Merschwitz (Nünchritz)

Merschwitz
Gemeinde Nünchritz
Koordinaten: 51° 15′ 53″ N, 13° 24′ 27″ O
Höhe: 100 m ü. NN
Einwohner:584 (12. Feb. 2018)[1]
Eingemeindung:1. Januar 1994
Eingemeindet nach:Diesbar-Seußlitz
Postleitzahl:01612
Vorwahlen:035265, 035267

Merschwitz ist ein rechtsseitig der Elbe gelegener Ortsteil der Gemeinde Nünchritz im Landkreis Meißen in Sachsen.

Merschwitz (Nünchritz), Luftaufnahme (2017)

Geschichte

Denkmal für die Handelsstraße Via Regia (Hohe Straße) in Merschwitz

Die Gründung des Dorfes Merschwitz vermutet man im 9. Jahrhundert, eine erste Erwähnung erfolgte 1345 als Merazwitz in einer Urkunde, in welcher die Schenkung mehrerer Felder aus der Flur Merschwitz durch Friedrich von Polenz an das Klarissenkloster Seußlitz dokumentiert wird. Allerdings gab es im Laufe der Jahrhunderte eine Reihe weiterer verschiedener Schreibweisen des Ortsnamens: 1345 Merazwitz, 1350 Merschnwicz und Meretschwicz, 1379 Meraczwicz, 1380 Meraczwycz, 1399 Merschwitz und Merschewitz, 1406 Merczschewicz, 1482 Merßwicz, 1537 Merschwitz, 1540 Merschewitz und schließlich seit 1552 wieder Merschwitz. Um 1791 wurde eine Schreibweise mit Namenszusatz Merschwitz, bey Seußlitz verwendet, gegen 1875 dann Merschwitz bei Großenhain und später auch Merschwitz an der Elbe.[2][3] Der Ortsname leitet sich wahrscheinlich von einem als Mersche bezeichneten Wald der Gegend ab.[4]

JahrEinwohner[2][3]
155136
176435
1834422
1871533
1890621
1910729
1925689
1939714
1946808
1950868
1964773
19901124
2008620
2009603

Der Ort liegt an der Via Regia Lusatiae Superioris, der sogenannten Hohen Straße. Die Merschwitzer Furt durch die Elbe nach Boritz diente lange Zeit zur Überquerung des Flusses auf dieser Ost-West-Handelsroute. Später wurde an dieser Stelle die älteste und wohl auch wichtigste Elbfähre der Mark Meißen errichtet. Dadurch entwickelte sich die Siedlung seit dem Mittelalter auch zu einem Umlade- und Verteilerplatz für transportierte Waren auf ihrem Weg durch Europa, was sich jedoch mit dem Beginn des Eisenbahnzeitalters im 19. Jahrhundert änderte. Der Hauptsitz der Bomätscher befand sich in Merschwitz, das Schiffziehen wurde auch von Männern des Dorfes ausgeübt.[5] Das Elbhochwasser 2002 und das Elbhochwasser 2013 überfluteten Teile von Merschwitz.

## ZU VERWENDENDE DATEN
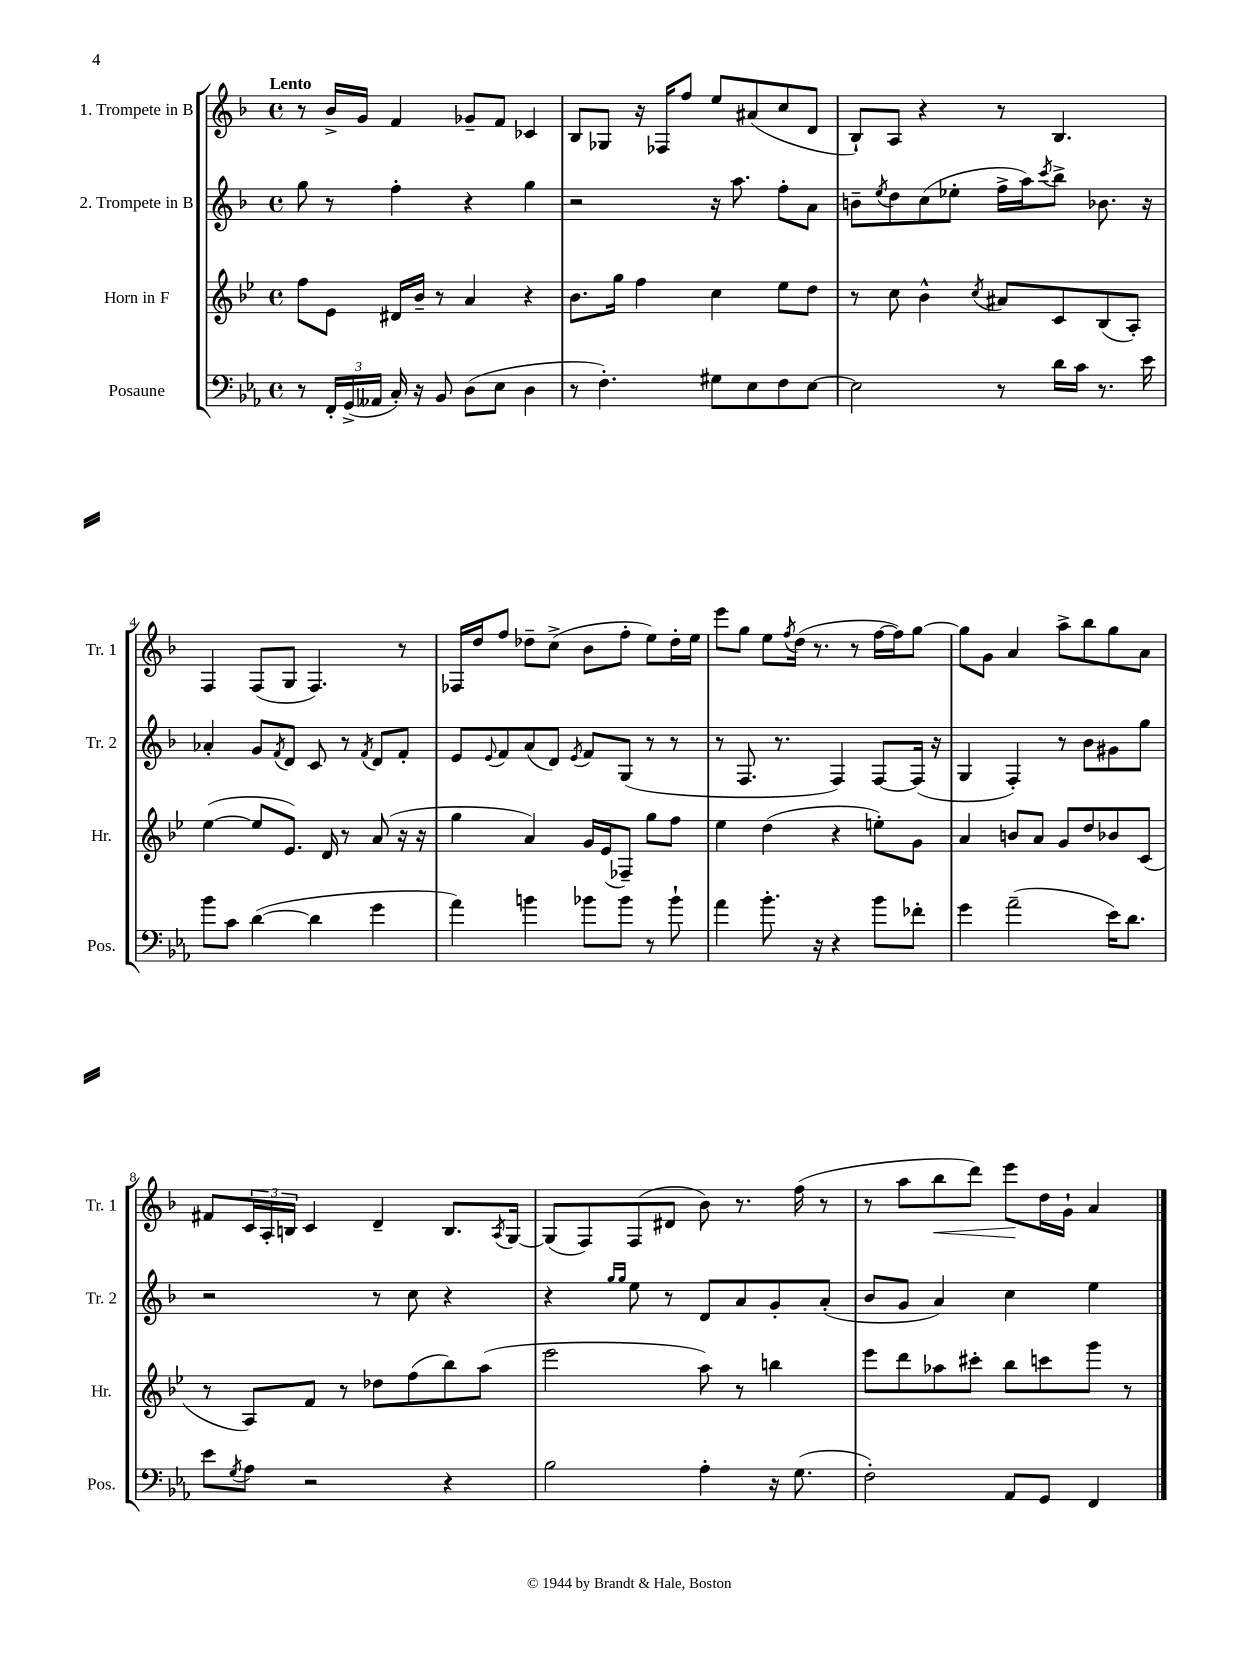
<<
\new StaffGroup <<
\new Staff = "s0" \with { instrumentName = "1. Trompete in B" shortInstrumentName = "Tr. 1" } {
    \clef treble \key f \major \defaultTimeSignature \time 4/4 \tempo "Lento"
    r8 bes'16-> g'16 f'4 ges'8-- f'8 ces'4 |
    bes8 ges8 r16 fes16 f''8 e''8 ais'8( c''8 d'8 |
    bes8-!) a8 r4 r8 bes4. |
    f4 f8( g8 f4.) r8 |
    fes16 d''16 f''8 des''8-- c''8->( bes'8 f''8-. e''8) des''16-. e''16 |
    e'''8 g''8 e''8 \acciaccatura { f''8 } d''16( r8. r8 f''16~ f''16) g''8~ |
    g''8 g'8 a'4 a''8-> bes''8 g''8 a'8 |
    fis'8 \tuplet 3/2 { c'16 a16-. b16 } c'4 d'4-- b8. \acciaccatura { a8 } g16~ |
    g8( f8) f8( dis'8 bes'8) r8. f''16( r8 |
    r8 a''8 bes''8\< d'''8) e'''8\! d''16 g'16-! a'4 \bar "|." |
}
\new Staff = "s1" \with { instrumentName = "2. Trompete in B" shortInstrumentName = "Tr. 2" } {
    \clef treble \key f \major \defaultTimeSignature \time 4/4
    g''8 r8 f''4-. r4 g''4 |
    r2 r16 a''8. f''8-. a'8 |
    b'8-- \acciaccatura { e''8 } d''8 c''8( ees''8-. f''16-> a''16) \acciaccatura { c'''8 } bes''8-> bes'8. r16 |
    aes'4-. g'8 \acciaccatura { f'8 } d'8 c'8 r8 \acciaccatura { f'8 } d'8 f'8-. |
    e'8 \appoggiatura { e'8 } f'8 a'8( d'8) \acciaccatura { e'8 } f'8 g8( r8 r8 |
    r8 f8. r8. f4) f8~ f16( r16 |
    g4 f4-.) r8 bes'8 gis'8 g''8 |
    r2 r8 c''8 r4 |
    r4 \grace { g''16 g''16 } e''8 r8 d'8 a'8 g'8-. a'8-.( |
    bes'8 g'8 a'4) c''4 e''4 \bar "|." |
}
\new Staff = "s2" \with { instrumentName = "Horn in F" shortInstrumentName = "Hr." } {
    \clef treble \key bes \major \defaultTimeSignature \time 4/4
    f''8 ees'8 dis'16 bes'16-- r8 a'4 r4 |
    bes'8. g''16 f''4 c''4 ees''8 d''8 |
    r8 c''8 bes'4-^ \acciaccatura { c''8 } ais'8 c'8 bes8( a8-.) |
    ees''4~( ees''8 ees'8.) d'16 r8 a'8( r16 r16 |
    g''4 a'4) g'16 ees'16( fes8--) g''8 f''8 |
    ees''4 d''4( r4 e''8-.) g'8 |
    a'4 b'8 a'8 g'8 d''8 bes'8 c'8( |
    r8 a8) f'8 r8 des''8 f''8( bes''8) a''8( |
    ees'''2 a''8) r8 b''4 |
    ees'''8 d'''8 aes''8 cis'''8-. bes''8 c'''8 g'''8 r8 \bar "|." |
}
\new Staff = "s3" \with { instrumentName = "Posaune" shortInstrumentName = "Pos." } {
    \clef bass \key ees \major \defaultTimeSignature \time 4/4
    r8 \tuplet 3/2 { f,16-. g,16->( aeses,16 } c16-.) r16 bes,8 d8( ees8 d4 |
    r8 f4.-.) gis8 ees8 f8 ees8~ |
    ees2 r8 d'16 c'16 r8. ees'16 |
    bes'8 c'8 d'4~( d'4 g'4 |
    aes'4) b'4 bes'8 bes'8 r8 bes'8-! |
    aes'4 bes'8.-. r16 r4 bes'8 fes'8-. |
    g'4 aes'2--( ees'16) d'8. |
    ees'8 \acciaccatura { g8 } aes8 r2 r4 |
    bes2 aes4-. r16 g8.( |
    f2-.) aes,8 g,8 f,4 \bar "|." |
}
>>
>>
---
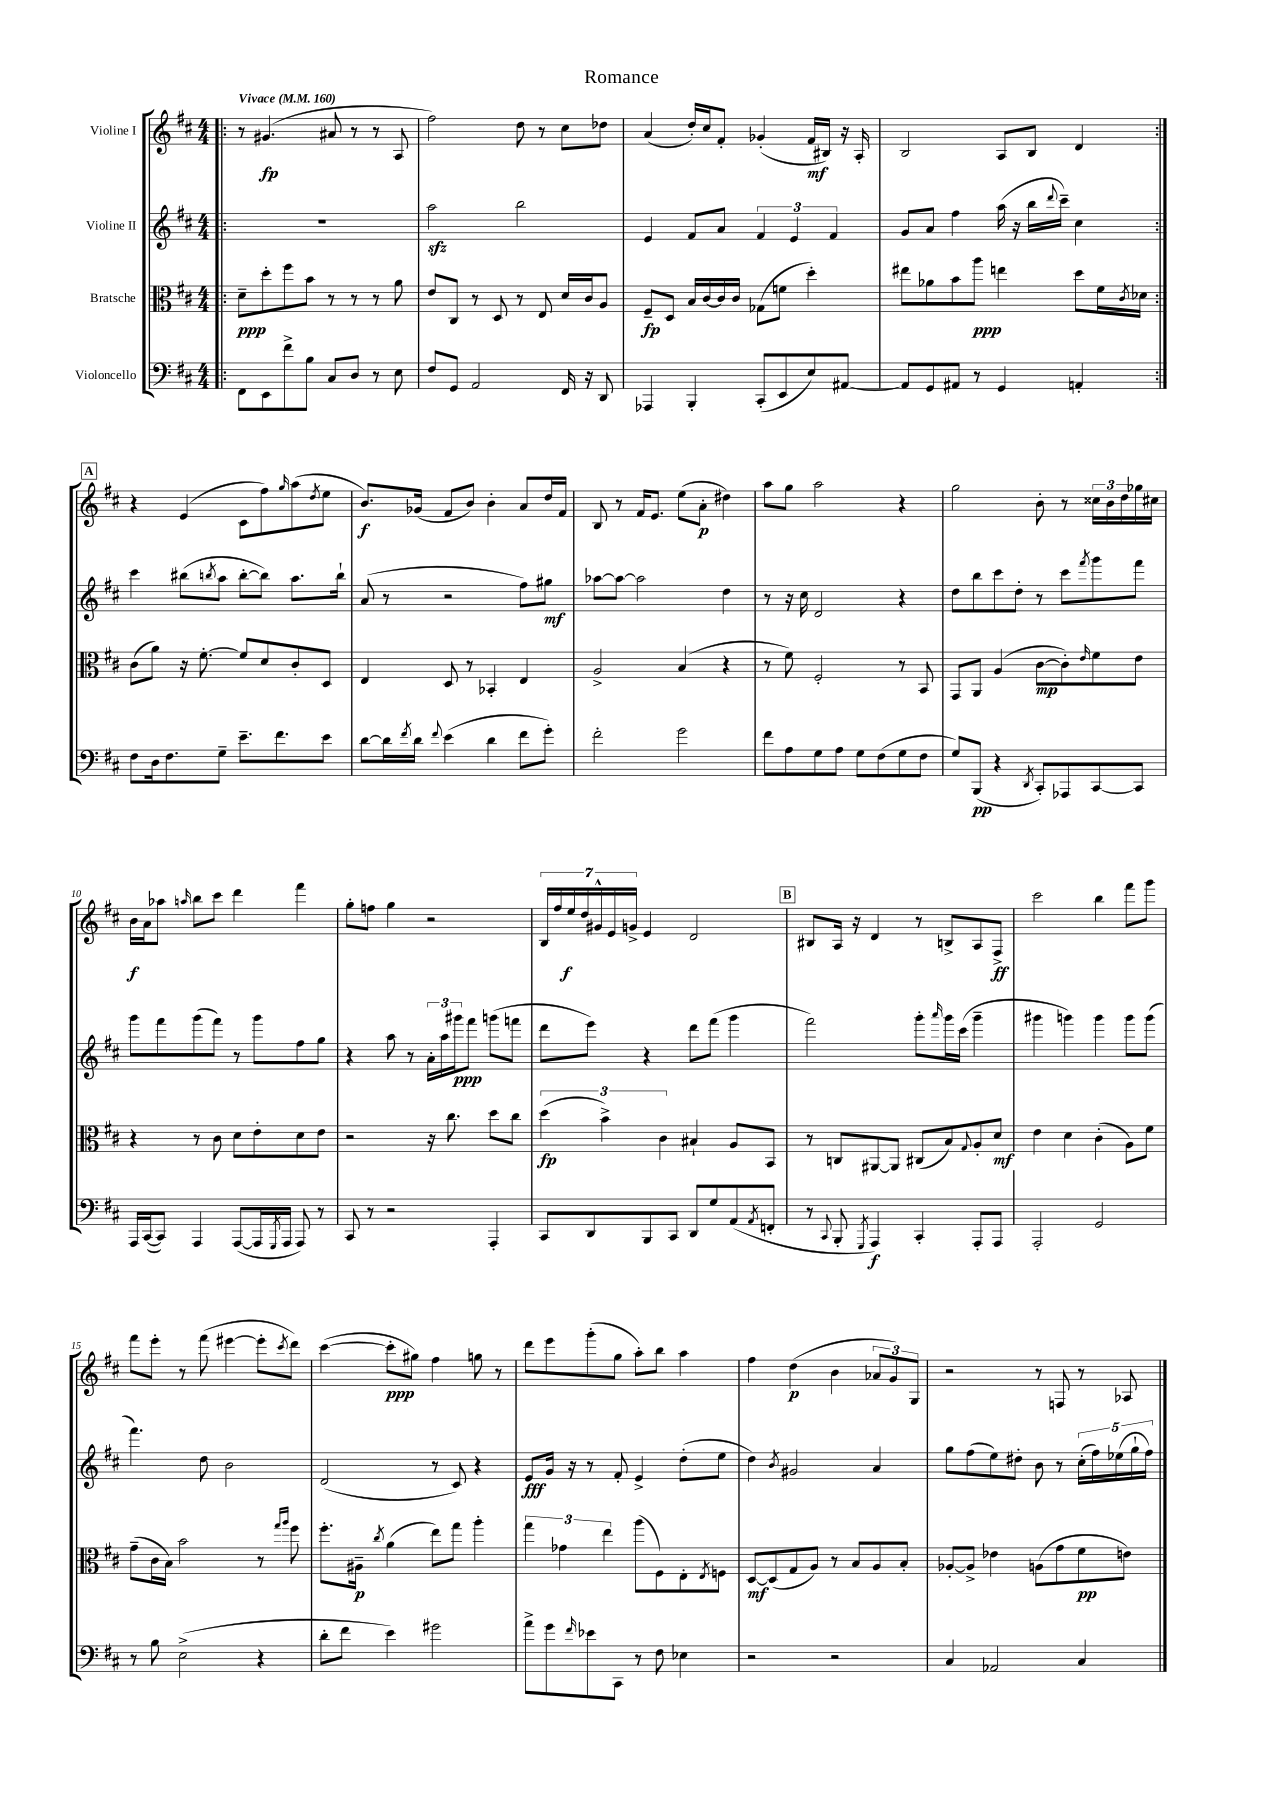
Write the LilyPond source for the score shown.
* * *
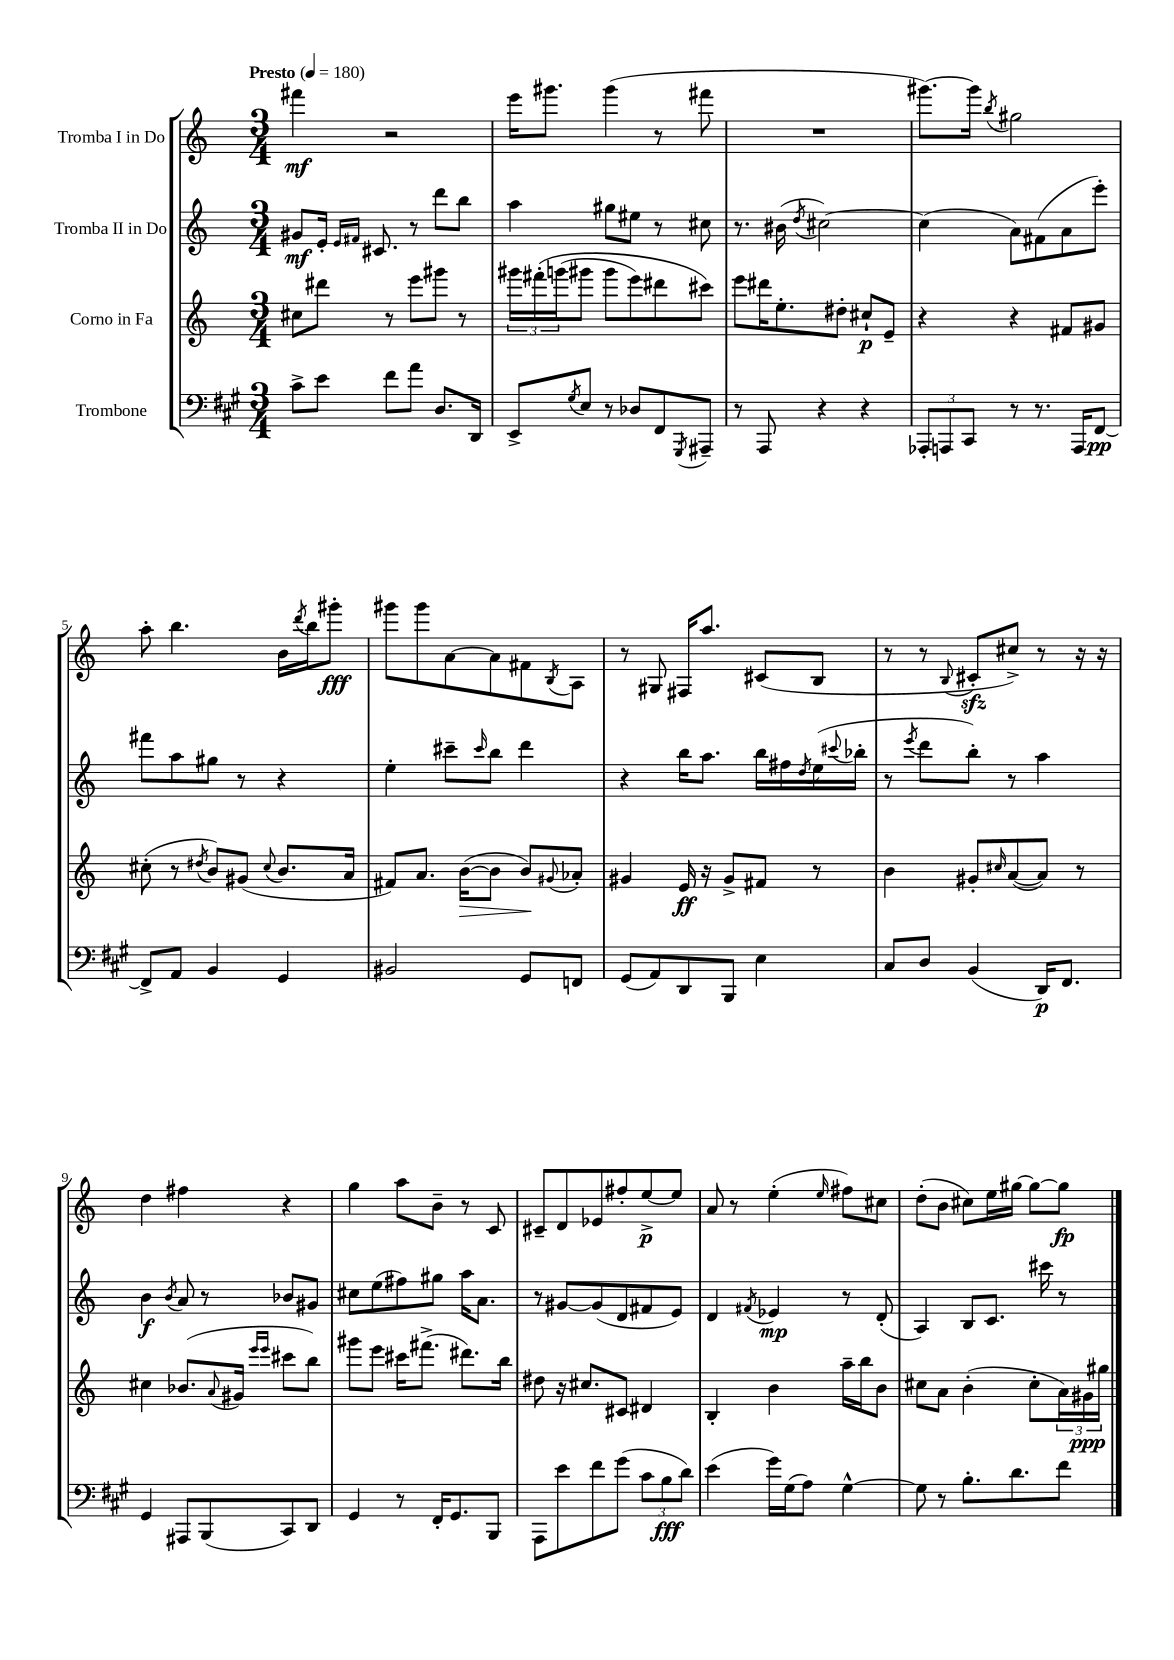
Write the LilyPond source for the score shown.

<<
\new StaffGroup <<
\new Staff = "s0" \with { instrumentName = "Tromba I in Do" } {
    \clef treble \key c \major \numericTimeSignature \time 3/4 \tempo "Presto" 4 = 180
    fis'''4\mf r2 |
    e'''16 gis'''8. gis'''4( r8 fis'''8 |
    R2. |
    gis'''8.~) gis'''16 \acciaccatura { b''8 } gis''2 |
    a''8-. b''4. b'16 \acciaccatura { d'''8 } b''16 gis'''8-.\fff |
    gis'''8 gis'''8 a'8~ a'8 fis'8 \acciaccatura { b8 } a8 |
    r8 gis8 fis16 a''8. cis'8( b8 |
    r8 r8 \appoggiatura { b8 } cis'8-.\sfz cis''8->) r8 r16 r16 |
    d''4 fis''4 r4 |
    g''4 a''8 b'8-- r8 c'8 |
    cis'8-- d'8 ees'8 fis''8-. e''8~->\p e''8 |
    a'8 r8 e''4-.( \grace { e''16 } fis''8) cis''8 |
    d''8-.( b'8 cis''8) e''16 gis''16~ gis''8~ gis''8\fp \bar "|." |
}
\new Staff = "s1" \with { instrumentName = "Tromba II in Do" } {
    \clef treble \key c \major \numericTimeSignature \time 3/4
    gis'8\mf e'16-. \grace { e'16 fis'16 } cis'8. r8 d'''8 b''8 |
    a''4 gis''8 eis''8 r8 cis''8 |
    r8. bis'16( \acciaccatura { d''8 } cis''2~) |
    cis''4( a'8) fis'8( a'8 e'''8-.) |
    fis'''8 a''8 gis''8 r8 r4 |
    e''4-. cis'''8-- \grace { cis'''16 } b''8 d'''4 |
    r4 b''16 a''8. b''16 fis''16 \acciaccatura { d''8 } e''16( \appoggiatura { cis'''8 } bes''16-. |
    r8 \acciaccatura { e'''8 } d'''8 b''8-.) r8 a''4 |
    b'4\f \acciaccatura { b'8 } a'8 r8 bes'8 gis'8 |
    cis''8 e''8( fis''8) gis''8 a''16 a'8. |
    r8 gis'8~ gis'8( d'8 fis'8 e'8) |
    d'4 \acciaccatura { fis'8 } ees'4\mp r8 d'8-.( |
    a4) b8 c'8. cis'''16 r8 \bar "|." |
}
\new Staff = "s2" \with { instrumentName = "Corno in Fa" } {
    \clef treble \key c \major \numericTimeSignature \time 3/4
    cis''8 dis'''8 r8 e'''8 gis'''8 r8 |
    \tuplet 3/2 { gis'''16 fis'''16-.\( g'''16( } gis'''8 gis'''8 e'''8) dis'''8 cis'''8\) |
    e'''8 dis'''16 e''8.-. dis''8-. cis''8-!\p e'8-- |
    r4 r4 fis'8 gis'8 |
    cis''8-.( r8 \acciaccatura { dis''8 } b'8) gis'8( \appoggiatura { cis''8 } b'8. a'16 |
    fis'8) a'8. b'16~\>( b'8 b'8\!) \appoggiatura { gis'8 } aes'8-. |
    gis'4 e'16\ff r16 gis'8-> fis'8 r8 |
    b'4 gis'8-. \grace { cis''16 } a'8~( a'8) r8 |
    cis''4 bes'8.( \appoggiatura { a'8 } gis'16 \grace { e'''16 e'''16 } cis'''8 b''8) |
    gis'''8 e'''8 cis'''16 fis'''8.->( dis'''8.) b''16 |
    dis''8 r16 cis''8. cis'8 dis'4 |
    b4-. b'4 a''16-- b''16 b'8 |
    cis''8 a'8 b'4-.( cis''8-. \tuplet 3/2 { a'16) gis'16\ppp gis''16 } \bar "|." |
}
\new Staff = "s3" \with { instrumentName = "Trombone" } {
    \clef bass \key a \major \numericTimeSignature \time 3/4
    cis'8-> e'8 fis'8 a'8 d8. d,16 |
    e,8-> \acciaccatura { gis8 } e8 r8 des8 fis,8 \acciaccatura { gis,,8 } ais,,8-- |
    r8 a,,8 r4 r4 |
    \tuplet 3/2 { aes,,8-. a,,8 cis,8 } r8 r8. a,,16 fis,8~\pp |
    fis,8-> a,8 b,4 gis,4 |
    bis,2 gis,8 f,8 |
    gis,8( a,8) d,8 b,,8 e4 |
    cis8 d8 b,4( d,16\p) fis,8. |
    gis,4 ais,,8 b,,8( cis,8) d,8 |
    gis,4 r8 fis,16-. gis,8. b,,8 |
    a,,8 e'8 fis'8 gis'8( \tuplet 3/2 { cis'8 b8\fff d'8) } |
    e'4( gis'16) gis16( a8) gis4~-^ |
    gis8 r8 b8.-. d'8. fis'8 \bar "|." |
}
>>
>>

## ZU BEARBEITEN
- 1) Welche Namenszusätze zum Ortsnamen Merschwitz nennt der Text über Merschwitz? Führe sie alle auf.
- 2) Suche in den Datensätzen jede Zeile, die die Zeichenfolge "tempo" enthält, und gib diese Zeilen vollständig wieder. Groß- und Kleinschreibung ist dabei zu beachten.
Der Text über Merschwitz und die Datensätze haben nichts miteinander zu tun.

## LÖSUNGEN
- 1)
- bey Seußlitz (um 1791)
- bei Großenhain (gegen 1875)
- an der Elbe (später)

- 2)
    \clef treble \key f \major \defaultTimeSignature \time 4/4 \tempo "Lento"
    \clef treble \key c \major \numericTimeSignature \time 3/4 \tempo "Presto" 4 = 180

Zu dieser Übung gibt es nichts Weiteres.